- **Exercise text**
This isn't a personal failing. This is what happens when you spend your energy managing others' perceptions instead of managing your actual work.
Practical Strategies to Unmask Safely at Work
Unmasking doesn't mean showing up to work in pajamas or abandoning professionalism. It means gradually, strategically revealing your authentic working style in ways that feel safe and sustainable. Here are evidence-based strategies:
1. Start with one trusted person. Identify a colleague, manager, or HR contact who seems open-minded. Share a small piece of your ADHD experience—perhaps that you focus better with background noise, or that you need to move during meetings. Gauge their response. This builds a foundation of understanding.
2. Reframe your needs as productivity tools. Instead of "I have ADHD and I'm struggling," try "I work best when I can take a 10-minute walk mid-morning" or "I focus better with noise-canceling headphones." This shifts the conversation from deficit to strategy.
3. Reduce the overexplaining. Practice delivering your ideas concisely. Write them down first. Resist the urge to justify every detail. Your ideas are valid without a 10-minute preamble.
4. Build in movement and breaks. ADHD brains need stimulation. Walk to meetings. Stand during calls. Take the stairs. These aren't indulgences—they're how your brain regulates.
5. Create external structure. Use calendars, task managers, and checklists not as signs of weakness, but as cognitive tools that free your mental energy for creative work.
6. Set boundaries around your energy. You don't have to be "on" all day. It's okay to decline social events, to eat lunch alone, to protect your afternoon focus time. This isn't antisocial; it's self-aware.

- **Task requirements**
a – Translate this sentence from the text on unmasking at work into Spanish: "Your ideas are valid without a 10-minute preamble."
b – In the text on unmasking at work, what does the fifth strategy call calendars, task managers, and checklists?
c – Extend the text on unmasking at work, picking up after its last sentence.

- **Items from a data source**
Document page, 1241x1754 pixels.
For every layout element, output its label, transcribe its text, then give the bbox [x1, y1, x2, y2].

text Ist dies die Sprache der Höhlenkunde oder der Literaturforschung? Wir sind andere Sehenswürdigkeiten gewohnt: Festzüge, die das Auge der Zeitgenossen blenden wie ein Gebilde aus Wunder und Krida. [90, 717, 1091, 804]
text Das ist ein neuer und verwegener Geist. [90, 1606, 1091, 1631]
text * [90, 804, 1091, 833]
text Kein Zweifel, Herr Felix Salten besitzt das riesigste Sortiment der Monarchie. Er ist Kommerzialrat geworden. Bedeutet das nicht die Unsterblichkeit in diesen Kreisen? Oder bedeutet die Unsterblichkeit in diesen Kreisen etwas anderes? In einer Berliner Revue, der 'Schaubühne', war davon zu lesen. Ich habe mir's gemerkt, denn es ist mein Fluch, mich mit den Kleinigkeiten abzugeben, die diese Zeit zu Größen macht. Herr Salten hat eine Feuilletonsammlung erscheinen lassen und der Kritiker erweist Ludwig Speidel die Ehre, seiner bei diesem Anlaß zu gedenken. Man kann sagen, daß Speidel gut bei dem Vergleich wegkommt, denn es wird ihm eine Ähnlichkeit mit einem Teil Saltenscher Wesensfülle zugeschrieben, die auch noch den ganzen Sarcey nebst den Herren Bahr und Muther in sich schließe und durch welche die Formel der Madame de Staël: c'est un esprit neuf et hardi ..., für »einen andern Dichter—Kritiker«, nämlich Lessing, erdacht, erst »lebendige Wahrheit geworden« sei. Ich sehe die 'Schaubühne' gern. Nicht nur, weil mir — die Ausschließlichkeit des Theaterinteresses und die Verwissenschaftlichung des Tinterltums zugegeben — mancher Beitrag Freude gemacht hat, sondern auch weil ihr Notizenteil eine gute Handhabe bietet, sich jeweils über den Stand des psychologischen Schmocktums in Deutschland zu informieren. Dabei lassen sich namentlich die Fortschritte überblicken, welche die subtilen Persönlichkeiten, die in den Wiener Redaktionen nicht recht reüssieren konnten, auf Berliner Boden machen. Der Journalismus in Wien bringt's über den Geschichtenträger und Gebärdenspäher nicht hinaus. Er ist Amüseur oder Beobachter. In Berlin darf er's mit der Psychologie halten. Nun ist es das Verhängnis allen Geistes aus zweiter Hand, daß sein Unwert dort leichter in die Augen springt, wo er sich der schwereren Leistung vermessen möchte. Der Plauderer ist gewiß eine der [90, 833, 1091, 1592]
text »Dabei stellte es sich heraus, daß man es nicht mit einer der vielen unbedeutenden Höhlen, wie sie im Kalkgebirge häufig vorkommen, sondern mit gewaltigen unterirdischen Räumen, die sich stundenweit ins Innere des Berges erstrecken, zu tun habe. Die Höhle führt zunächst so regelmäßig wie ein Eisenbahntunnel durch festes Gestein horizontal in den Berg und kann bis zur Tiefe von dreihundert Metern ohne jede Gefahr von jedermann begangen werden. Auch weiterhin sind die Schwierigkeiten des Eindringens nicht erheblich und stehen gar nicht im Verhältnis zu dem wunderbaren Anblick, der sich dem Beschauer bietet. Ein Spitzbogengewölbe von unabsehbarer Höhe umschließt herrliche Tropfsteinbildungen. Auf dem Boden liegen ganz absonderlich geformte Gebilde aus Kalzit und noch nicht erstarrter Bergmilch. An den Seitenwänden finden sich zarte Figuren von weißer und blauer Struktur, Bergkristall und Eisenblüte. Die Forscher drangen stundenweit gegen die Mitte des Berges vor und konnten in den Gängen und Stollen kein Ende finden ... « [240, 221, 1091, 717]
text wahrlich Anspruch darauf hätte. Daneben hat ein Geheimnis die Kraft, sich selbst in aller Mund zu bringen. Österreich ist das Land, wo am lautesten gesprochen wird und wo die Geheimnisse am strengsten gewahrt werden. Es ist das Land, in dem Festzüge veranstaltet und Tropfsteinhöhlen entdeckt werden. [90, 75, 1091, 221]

- **Expected results**
a – Tus ideas son válidas sin un preámbulo de 10 minutos.

b – Cognitive tools that free your mental energy for creative work.

c –
When You're Ready: Finding ADHD-Aware Therapeutic Support in North York
Unmasking at work is deeply personal work, and it often helps to have professional support. A therapist who understands ADHD—particularly how it shows up differently in women—can help you:
- Untangle shame and guilt from your ADHD experience
- Develop a more compassionate relationship with your neurodivergence
- Practice assertiveness and boundary-setting at work
- Navigate disclosure conversations with managers or HR
- Build sustainable strategies that honor both your needs and your professional goals
If you're in North York and ready to explore this work, Dynamic Health Clinic offers ADHD-informed therapy designed specifically for adults navigating these challenges. You don't have to figure this out alone.
For additional resources on ADHD in women, CAMH's ADHD resources provide evidence-based information and support.
Moving Forward: Your Authentic Self at Work
Unmasking is not a one-time event. It's a gradual process of reclaiming your energy, your voice, and your right to work in a way that feels authentic. Some days will feel easier than others. Some workplaces will be more receptive than others. But each time you choose authenticity over camouflage—each time you honor your needs instead of hiding them—you're building a more sustainable, fulfilling professional life.
You don't have to be "normal" to be valuable. Your ADHD mind brings creativity, resilience, and unique problem-solving to your work. The world needs what you have to offer—not a masked version of you, but the real, whole, authentic you.
You deserve to work in a way that feels like coming home, not like wearing an ill-fitting costume. That journey starts with one small act of authenticity. What might that look like for you this week?